Un nuovo servizio di NSK: informazioni sintetiche e precise per non esperti.

Esistono moltissimi modi per imparare a conoscere i cuscinetti. Si va dalla consultazione dell’enciclopedia online Wikipedia alla lettura più ostica dei testi per gli studenti di ingegneria. Un’altra possibilità è una breve introduzione al mondo dei cuscinetti che NSK ha da poco pubblicato sul proprio sito per tutti coloro che sono interessati a questa tecnologia.

Perché le persone visitano i siti web di aziende che si occupano di moto e azionamenti? Un’analisi condotta da NSK ha rilevato che una quantità sorprendente di visitatori vuole scoprire che cosa sia effettivamente un cuscinetto. Secondo gli specialisti in materia è inopportuno costringere un utente inesperto a consultare il catalogo generale dell’azienda, pertanto hanno analizzato gli argomenti principali, hanno letteralmente vivisezionato la pubblicazione e hanno scritto brevi “Technical Insights” per un primo approccio al settore.

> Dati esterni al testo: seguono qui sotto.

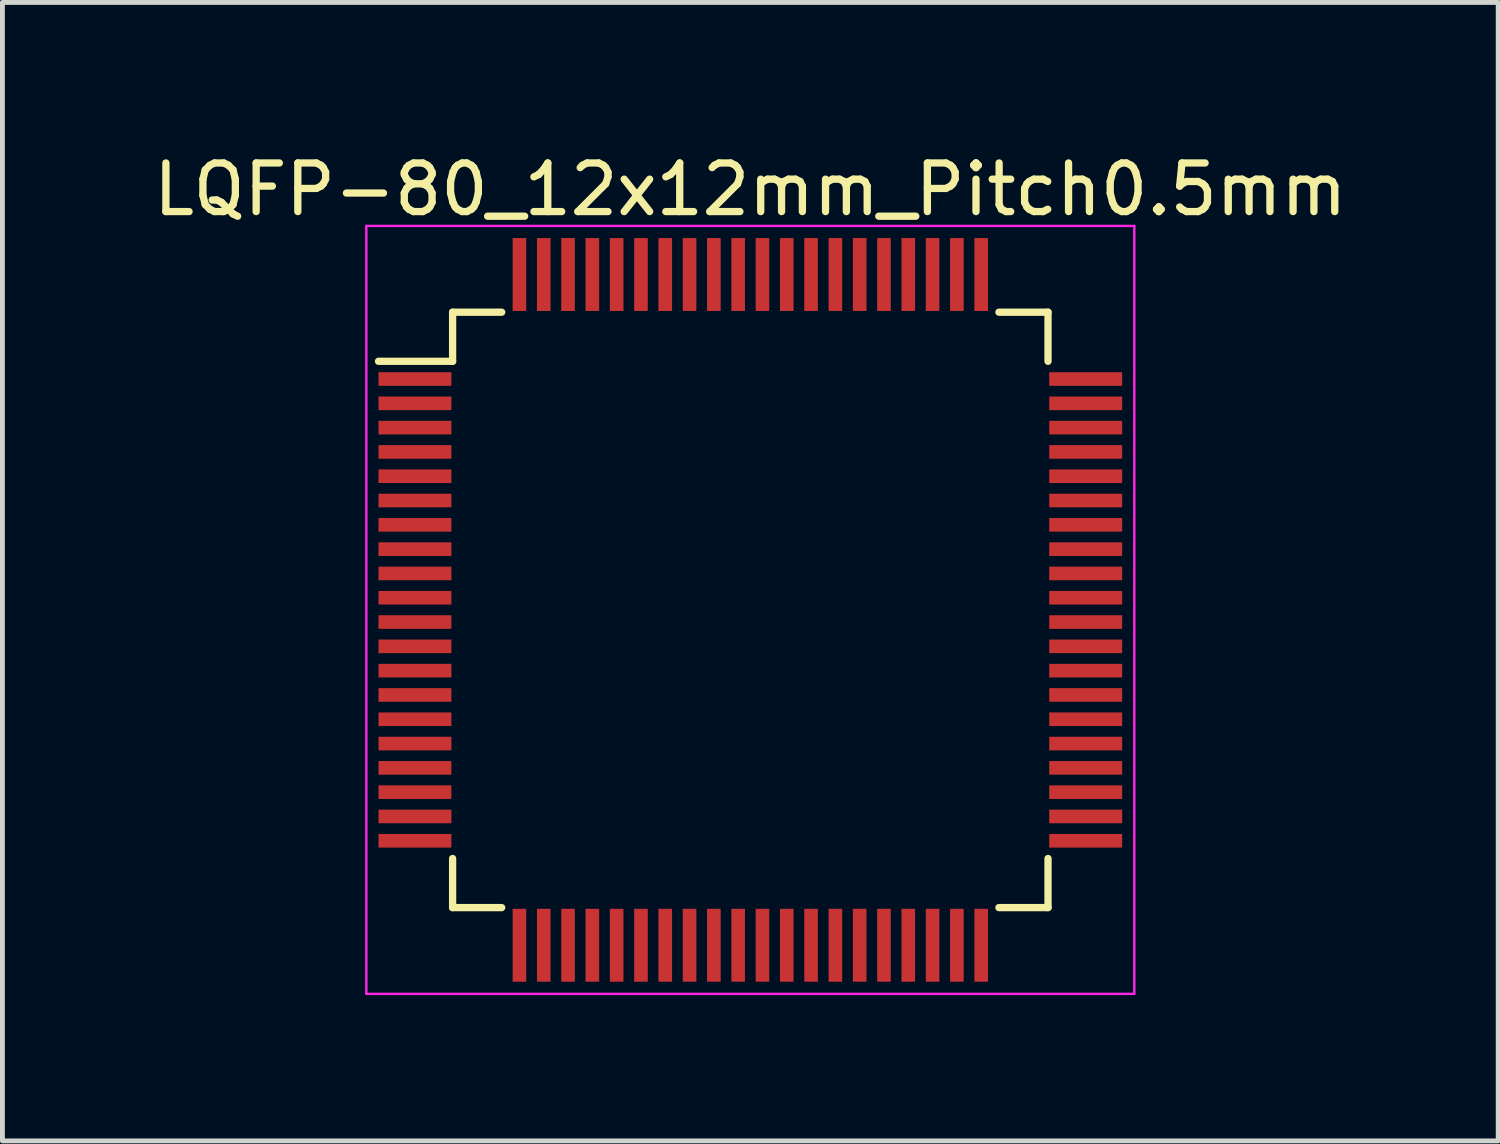
<source format=kicad_pcb>
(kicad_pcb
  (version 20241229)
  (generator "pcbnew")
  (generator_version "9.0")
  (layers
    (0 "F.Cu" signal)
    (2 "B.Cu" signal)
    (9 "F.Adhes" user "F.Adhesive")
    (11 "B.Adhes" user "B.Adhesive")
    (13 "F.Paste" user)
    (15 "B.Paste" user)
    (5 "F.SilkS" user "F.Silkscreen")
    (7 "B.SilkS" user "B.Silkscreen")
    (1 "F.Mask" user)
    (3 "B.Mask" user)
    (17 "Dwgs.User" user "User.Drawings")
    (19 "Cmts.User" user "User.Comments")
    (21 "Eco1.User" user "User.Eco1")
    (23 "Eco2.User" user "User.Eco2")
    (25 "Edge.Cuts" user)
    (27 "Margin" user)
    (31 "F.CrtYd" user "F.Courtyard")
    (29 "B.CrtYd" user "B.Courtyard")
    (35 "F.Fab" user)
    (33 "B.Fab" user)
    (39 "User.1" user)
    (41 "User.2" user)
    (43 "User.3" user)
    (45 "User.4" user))
  (footprint "LQFP-80_12x12mm_Pitch0.5mm"
    (layer "F.Cu")
    (at 12.387 9.498)
    (property "Reference" "LQFP-80_12x12mm_Pitch0.5mm" (at 0 -8.65 0) (layer "F.SilkS") (effects (font (size 1 1) (thickness 0.15))))
    (attr smd)
    (fp_line (start -6.125 -6.125) (end -6.125 -5.115) (stroke (width 0.15) (type solid)) (layer "F.SilkS"))
    (fp_line (start -6.125 -6.125) (end -5.115 -6.125) (stroke (width 0.15) (type solid)) (layer "F.SilkS"))
    (fp_line (start -6.125 -5.115) (end -7.65 -5.115) (stroke (width 0.15) (type solid)) (layer "F.SilkS"))
    (fp_line (start -6.125 6.125) (end -6.125 5.115) (stroke (width 0.15) (type solid)) (layer "F.SilkS"))
    (fp_line (start -6.125 6.125) (end -5.115 6.125) (stroke (width 0.15) (type solid)) (layer "F.SilkS"))
    (fp_line (start 6.125 -6.125) (end 5.115 -6.125) (stroke (width 0.15) (type solid)) (layer "F.SilkS"))
    (fp_line (start 6.125 -6.125) (end 6.125 -5.115) (stroke (width 0.15) (type solid)) (layer "F.SilkS"))
    (fp_line (start 6.125 6.125) (end 5.115 6.125) (stroke (width 0.15) (type solid)) (layer "F.SilkS"))
    (fp_line (start 6.125 6.125) (end 6.125 5.115) (stroke (width 0.15) (type solid)) (layer "F.SilkS"))
    (fp_line (start -7.9 -7.9) (end -7.9 7.9) (stroke (width 0.05) (type solid)) (layer "F.CrtYd"))
    (fp_line (start -7.9 -7.9) (end 7.9 -7.9) (stroke (width 0.05) (type solid)) (layer "F.CrtYd"))
    (fp_line (start -7.9 7.9) (end 7.9 7.9) (stroke (width 0.05) (type solid)) (layer "F.CrtYd"))
    (fp_line (start 7.9 -7.9) (end 7.9 7.9) (stroke (width 0.05) (type solid)) (layer "F.CrtYd"))
    (pad "1" smd rect (at -6.9 -4.75) (size 1.5 0.28) (layers "F.Cu" "F.Mask" "F.Paste"))
    (pad "2" smd rect (at -6.9 -4.25) (size 1.5 0.28) (layers "F.Cu" "F.Mask" "F.Paste"))
    (pad "3" smd rect (at -6.9 -3.75) (size 1.5 0.28) (layers "F.Cu" "F.Mask" "F.Paste"))
    (pad "4" smd rect (at -6.9 -3.25) (size 1.5 0.28) (layers "F.Cu" "F.Mask" "F.Paste"))
    (pad "5" smd rect (at -6.9 -2.75) (size 1.5 0.28) (layers "F.Cu" "F.Mask" "F.Paste"))
    (pad "6" smd rect (at -6.9 -2.25) (size 1.5 0.28) (layers "F.Cu" "F.Mask" "F.Paste"))
    (pad "7" smd rect (at -6.9 -1.75) (size 1.5 0.28) (layers "F.Cu" "F.Mask" "F.Paste"))
    (pad "8" smd rect (at -6.9 -1.25) (size 1.5 0.28) (layers "F.Cu" "F.Mask" "F.Paste"))
    (pad "9" smd rect (at -6.9 -0.75) (size 1.5 0.28) (layers "F.Cu" "F.Mask" "F.Paste"))
    (pad "10" smd rect (at -6.9 -0.25) (size 1.5 0.28) (layers "F.Cu" "F.Mask" "F.Paste"))
    (pad "11" smd rect (at -6.9 0.25) (size 1.5 0.28) (layers "F.Cu" "F.Mask" "F.Paste"))
    (pad "12" smd rect (at -6.9 0.75) (size 1.5 0.28) (layers "F.Cu" "F.Mask" "F.Paste"))
    (pad "13" smd rect (at -6.9 1.25) (size 1.5 0.28) (layers "F.Cu" "F.Mask" "F.Paste"))
    (pad "14" smd rect (at -6.9 1.75) (size 1.5 0.28) (layers "F.Cu" "F.Mask" "F.Paste"))
    (pad "15" smd rect (at -6.9 2.25) (size 1.5 0.28) (layers "F.Cu" "F.Mask" "F.Paste"))
    (pad "16" smd rect (at -6.9 2.75) (size 1.5 0.28) (layers "F.Cu" "F.Mask" "F.Paste"))
    (pad "17" smd rect (at -6.9 3.25) (size 1.5 0.28) (layers "F.Cu" "F.Mask" "F.Paste"))
    (pad "18" smd rect (at -6.9 3.75) (size 1.5 0.28) (layers "F.Cu" "F.Mask" "F.Paste"))
    (pad "19" smd rect (at -6.9 4.25) (size 1.5 0.28) (layers "F.Cu" "F.Mask" "F.Paste"))
    (pad "20" smd rect (at -6.9 4.75) (size 1.5 0.28) (layers "F.Cu" "F.Mask" "F.Paste"))
    (pad "21" smd rect (at -4.75 6.9 90) (size 1.5 0.28) (layers "F.Cu" "F.Mask" "F.Paste"))
    (pad "22" smd rect (at -4.25 6.9 90) (size 1.5 0.28) (layers "F.Cu" "F.Mask" "F.Paste"))
    (pad "23" smd rect (at -3.75 6.9 90) (size 1.5 0.28) (layers "F.Cu" "F.Mask" "F.Paste"))
    (pad "24" smd rect (at -3.25 6.9 90) (size 1.5 0.28) (layers "F.Cu" "F.Mask" "F.Paste"))
    (pad "25" smd rect (at -2.75 6.9 90) (size 1.5 0.28) (layers "F.Cu" "F.Mask" "F.Paste"))
    (pad "26" smd rect (at -2.25 6.9 90) (size 1.5 0.28) (layers "F.Cu" "F.Mask" "F.Paste"))
    (pad "27" smd rect (at -1.75 6.9 90) (size 1.5 0.28) (layers "F.Cu" "F.Mask" "F.Paste"))
    (pad "28" smd rect (at -1.25 6.9 90) (size 1.5 0.28) (layers "F.Cu" "F.Mask" "F.Paste"))
    (pad "29" smd rect (at -0.75 6.9 90) (size 1.5 0.28) (layers "F.Cu" "F.Mask" "F.Paste"))
    (pad "30" smd rect (at -0.25 6.9 90) (size 1.5 0.28) (layers "F.Cu" "F.Mask" "F.Paste"))
    (pad "31" smd rect (at 0.25 6.9 90) (size 1.5 0.28) (layers "F.Cu" "F.Mask" "F.Paste"))
    (pad "32" smd rect (at 0.75 6.9 90) (size 1.5 0.28) (layers "F.Cu" "F.Mask" "F.Paste"))
    (pad "33" smd rect (at 1.25 6.9 90) (size 1.5 0.28) (layers "F.Cu" "F.Mask" "F.Paste"))
    (pad "34" smd rect (at 1.75 6.9 90) (size 1.5 0.28) (layers "F.Cu" "F.Mask" "F.Paste"))
    (pad "35" smd rect (at 2.25 6.9 90) (size 1.5 0.28) (layers "F.Cu" "F.Mask" "F.Paste"))
    (pad "36" smd rect (at 2.75 6.9 90) (size 1.5 0.28) (layers "F.Cu" "F.Mask" "F.Paste"))
    (pad "37" smd rect (at 3.25 6.9 90) (size 1.5 0.28) (layers "F.Cu" "F.Mask" "F.Paste"))
    (pad "38" smd rect (at 3.75 6.9 90) (size 1.5 0.28) (layers "F.Cu" "F.Mask" "F.Paste"))
    (pad "39" smd rect (at 4.25 6.9 90) (size 1.5 0.28) (layers "F.Cu" "F.Mask" "F.Paste"))
    (pad "40" smd rect (at 4.75 6.9 90) (size 1.5 0.28) (layers "F.Cu" "F.Mask" "F.Paste"))
    (pad "41" smd rect (at 6.9 4.75) (size 1.5 0.28) (layers "F.Cu" "F.Mask" "F.Paste"))
    (pad "42" smd rect (at 6.9 4.25) (size 1.5 0.28) (layers "F.Cu" "F.Mask" "F.Paste"))
    (pad "43" smd rect (at 6.9 3.75) (size 1.5 0.28) (layers "F.Cu" "F.Mask" "F.Paste"))
    (pad "44" smd rect (at 6.9 3.25) (size 1.5 0.28) (layers "F.Cu" "F.Mask" "F.Paste"))
    (pad "45" smd rect (at 6.9 2.75) (size 1.5 0.28) (layers "F.Cu" "F.Mask" "F.Paste"))
    (pad "46" smd rect (at 6.9 2.25) (size 1.5 0.28) (layers "F.Cu" "F.Mask" "F.Paste"))
    (pad "47" smd rect (at 6.9 1.75) (size 1.5 0.28) (layers "F.Cu" "F.Mask" "F.Paste"))
    (pad "48" smd rect (at 6.9 1.25) (size 1.5 0.28) (layers "F.Cu" "F.Mask" "F.Paste"))
    (pad "49" smd rect (at 6.9 0.75) (size 1.5 0.28) (layers "F.Cu" "F.Mask" "F.Paste"))
    (pad "50" smd rect (at 6.9 0.25) (size 1.5 0.28) (layers "F.Cu" "F.Mask" "F.Paste"))
    (pad "51" smd rect (at 6.9 -0.25) (size 1.5 0.28) (layers "F.Cu" "F.Mask" "F.Paste"))
    (pad "52" smd rect (at 6.9 -0.75) (size 1.5 0.28) (layers "F.Cu" "F.Mask" "F.Paste"))
    (pad "53" smd rect (at 6.9 -1.25) (size 1.5 0.28) (layers "F.Cu" "F.Mask" "F.Paste"))
    (pad "54" smd rect (at 6.9 -1.75) (size 1.5 0.28) (layers "F.Cu" "F.Mask" "F.Paste"))
    (pad "55" smd rect (at 6.9 -2.25) (size 1.5 0.28) (layers "F.Cu" "F.Mask" "F.Paste"))
    (pad "56" smd rect (at 6.9 -2.75) (size 1.5 0.28) (layers "F.Cu" "F.Mask" "F.Paste"))
    (pad "57" smd rect (at 6.9 -3.25) (size 1.5 0.28) (layers "F.Cu" "F.Mask" "F.Paste"))
    (pad "58" smd rect (at 6.9 -3.75) (size 1.5 0.28) (layers "F.Cu" "F.Mask" "F.Paste"))
    (pad "59" smd rect (at 6.9 -4.25) (size 1.5 0.28) (layers "F.Cu" "F.Mask" "F.Paste"))
    (pad "60" smd rect (at 6.9 -4.75) (size 1.5 0.28) (layers "F.Cu" "F.Mask" "F.Paste"))
    (pad "61" smd rect (at 4.75 -6.9 90) (size 1.5 0.28) (layers "F.Cu" "F.Mask" "F.Paste"))
    (pad "62" smd rect (at 4.25 -6.9 90) (size 1.5 0.28) (layers "F.Cu" "F.Mask" "F.Paste"))
    (pad "63" smd rect (at 3.75 -6.9 90) (size 1.5 0.28) (layers "F.Cu" "F.Mask" "F.Paste"))
    (pad "64" smd rect (at 3.25 -6.9 90) (size 1.5 0.28) (layers "F.Cu" "F.Mask" "F.Paste"))
    (pad "65" smd rect (at 2.75 -6.9 90) (size 1.5 0.28) (layers "F.Cu" "F.Mask" "F.Paste"))
    (pad "66" smd rect (at 2.25 -6.9 90) (size 1.5 0.28) (layers "F.Cu" "F.Mask" "F.Paste"))
    (pad "67" smd rect (at 1.75 -6.9 90) (size 1.5 0.28) (layers "F.Cu" "F.Mask" "F.Paste"))
    (pad "68" smd rect (at 1.25 -6.9 90) (size 1.5 0.28) (layers "F.Cu" "F.Mask" "F.Paste"))
    (pad "69" smd rect (at 0.75 -6.9 90) (size 1.5 0.28) (layers "F.Cu" "F.Mask" "F.Paste"))
    (pad "70" smd rect (at 0.25 -6.9 90) (size 1.5 0.28) (layers "F.Cu" "F.Mask" "F.Paste"))
    (pad "71" smd rect (at -0.25 -6.9 90) (size 1.5 0.28) (layers "F.Cu" "F.Mask" "F.Paste"))
    (pad "72" smd rect (at -0.75 -6.9 90) (size 1.5 0.28) (layers "F.Cu" "F.Mask" "F.Paste"))
    (pad "73" smd rect (at -1.25 -6.9 90) (size 1.5 0.28) (layers "F.Cu" "F.Mask" "F.Paste"))
    (pad "74" smd rect (at -1.75 -6.9 90) (size 1.5 0.28) (layers "F.Cu" "F.Mask" "F.Paste"))
    (pad "75" smd rect (at -2.25 -6.9 90) (size 1.5 0.28) (layers "F.Cu" "F.Mask" "F.Paste"))
    (pad "76" smd rect (at -2.75 -6.9 90) (size 1.5 0.28) (layers "F.Cu" "F.Mask" "F.Paste"))
    (pad "77" smd rect (at -3.25 -6.9 90) (size 1.5 0.28) (layers "F.Cu" "F.Mask" "F.Paste"))
    (pad "78" smd rect (at -3.75 -6.9 90) (size 1.5 0.28) (layers "F.Cu" "F.Mask" "F.Paste"))
    (pad "79" smd rect (at -4.25 -6.9 90) (size 1.5 0.28) (layers "F.Cu" "F.Mask" "F.Paste"))
    (pad "80" smd rect (at -4.75 -6.9 90) (size 1.5 0.28) (layers "F.Cu" "F.Mask" "F.Paste")))
  (gr_rect
    (start -3 -3)
    (end 27.774 20.423)
    (stroke (width 0.1) (type default))
    (fill no)
    (layer "Edge.Cuts")))
</source>
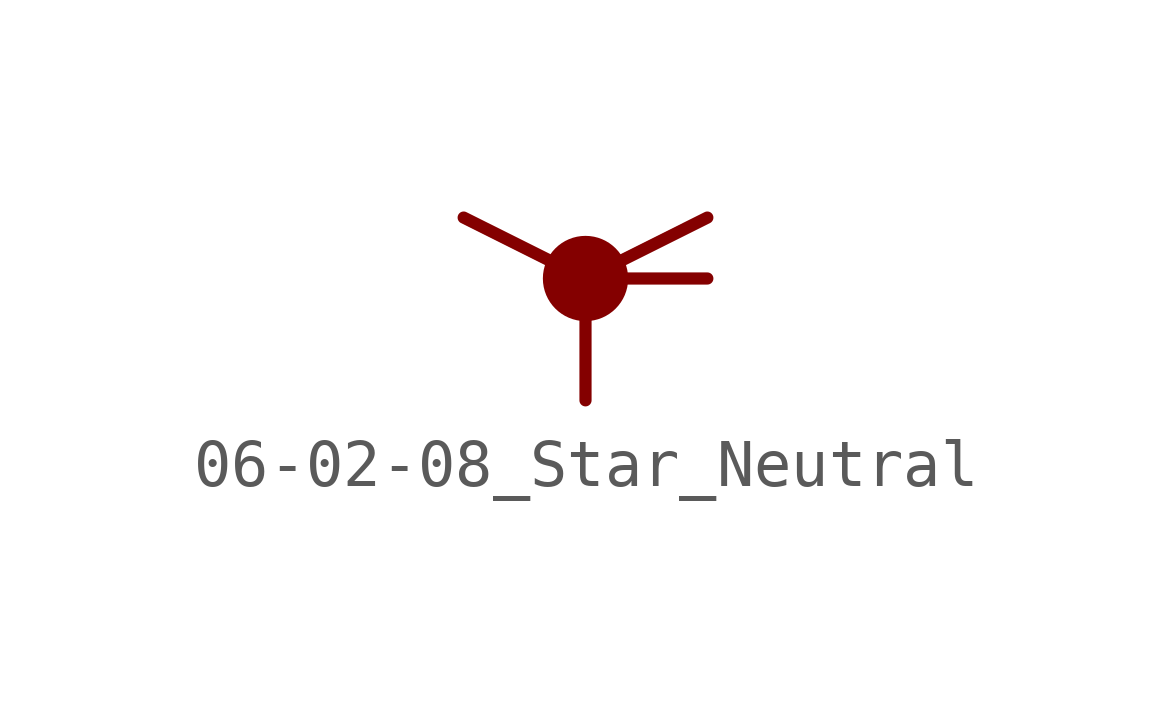
<source format=kicad_sym>
(kicad_symbol_lib
  (version 20201005)
  (generator kicad_symbol_editor)
  (symbol "Symbol_IEC_60617-6:06-02-08_Star_Neutral"
    (property "Reference" "#SYM"
      (at 0 0 0)
      (effects (font (size 1.27 1.27)) hide))
    (symbol "06-02-08_Star_Neutral_0_1"
      (circle (center 0 0) (radius 0.762) (stroke (width 0.254)) (fill (type outline)))
      (polyline (pts (xy -2.54 1.27) (xy 0 0) (xy 2.54 1.27)) (stroke (width 0.254)) (fill (type none)))
      (polyline (pts (xy 0 0) (xy 0 -2.54)) (stroke (width 0.254)) (fill (type none)))
      (polyline (pts (xy 0 0) (xy 2.54 0)) (stroke (width 0.254)) (fill (type none))))))
</source>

Mathias Schlapp, Senior Project Engineer, spiega così l’iniziativa: “Il risultato finale è una breve introduzione ai cuscinetti divisa in quattro capitoli. Nel primo capitolo, due schemi, quattro immagini e poche frasi spiegano in pochi minuti che cos’è un cuscinetto e quali sono i suoi componenti.” Capitolo dopo capitolo, i visitatori del sito web possono approfondire la loro conoscenza dei cuscinetti, scoprendo ad esempio le diverse tipologie in commercio (capitolo 2). Gli “Approfondimenti Tecnici” (o “Technical Insights” – capitolo 3) consentono a chiunque voglia saperne di più di scaricare articoli degli esperti dal catalogo generale dei cuscinetti. Poiché a volte la teoria dei cuscinetti può risultare poco coinvolgente, vengono proposti esempi di applicazioni fra le più sorprendenti (capitolo 4). Ad esempio, i visitatori saranno stupiti di sapere che alcuni cuscinetti funzionano perfettamente anche immersi nell’ossigeno liquido a temperature di –253 °C (nelle pompe per carburante dei razzi interplanetari), ma al tempo stesso possono sopportare temperature altissime fra +300 e 500 °C (ad es. nelle macchine per la TAC) senza alcun cedimento.